The output of nvidia-smi is as follows.
±----------------------------------------------------------------------------+
| NVIDIA-SMI 525.60.11 Driver Version: 525.60.11 CUDA Version: 12.0 |
|-------------------------------±---------------------±---------------------+
| GPU Name Persistence-M| Bus-Id Disp.A | Volatile Uncorr. ECC |
| Fan Temp Perf Pwr:Usage/Cap| Memory-Usage | GPU-Util Compute M. |
| | | MIG M. |
|===============================+======================+======================|
| 0 NVIDIA GeForce … Off | 00000000:3B:00.0 Off | N/A |
| 40% 40C P5 104W / 370W | 0MiB / 24576MiB | 0% Default |
| | | N/A |
±------------------------------±---------------------±---------------------+
±----------------------------------------------------------------------------+
| Processes: |
| GPU GI CI PID Type Process name GPU Memory |
| ID ID Usage |
|=============================================================================|
| No running processes found |
±----------------------------------------------------------------------------+
The output of lspci |grep NVIDIA is as follows.

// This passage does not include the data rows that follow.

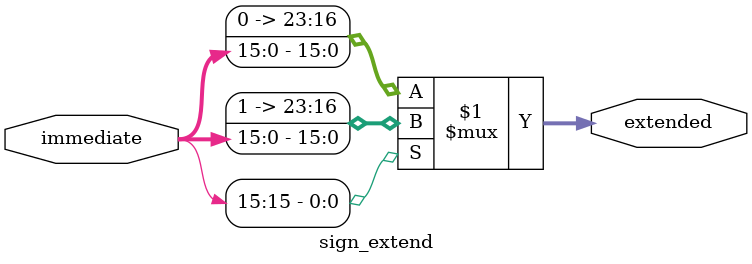
<source format=v>
`timescale 1ns / 1ps
module sign_extend#(parameter WIDTH = 16)
	(input [WIDTH-1:0] immediate,
	 output [(WIDTH+8)-1:0] extended);

   //sign extend our 16 bit immediate to a 32 bit immediate 
	assign extended = (immediate[WIDTH-1]) ? {8'hff,immediate} : {8'h00,immediate}; 
	

	
																	

endmodule

</source>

(base) root@ubuntu:~# lspci |grep NVIDIA
3b:00.0 VGA compatible controller: NVIDIA Corporation Device 2204 (rev a1)
3b:00.1 Audio device: NVIDIA Corporation Device 1aef (rev a1)
86:00.0 VGA compatible controller: NVIDIA Corporation Device 2204 (rev a1)
86:00.1 Audio device: NVIDIA Corporation Device 1aef (rev a1)
The output of ls -l /dev/nvidia* is as follows.
(base) root@ubuntu:~# ls -l /dev/nvidia*
crw-rw-rw- 1 root root 195, 0 Dec 19 15:05 /dev/nvidia0
crw-rw-rw- 1 root root 195, 1 Dec 19 15:05 /dev/nvidia1
crw-rw-rw- 1 root root 195, 255 Dec 19 15:05 /dev/nvidiactl
But the output of echo is different in two GPU.
(base) root@ubuntu:~# echo ‘hello’ > /dev/nvidia0
-bash: echo: write error: Invalid argument
(base) root@ubuntu:~# echo ‘hello’ > /dev/nvidia1
-bash: /dev/nvidia1: Input/output error
(base) root@ubuntu:~# nvidia-smi
What can I do to fix the problem?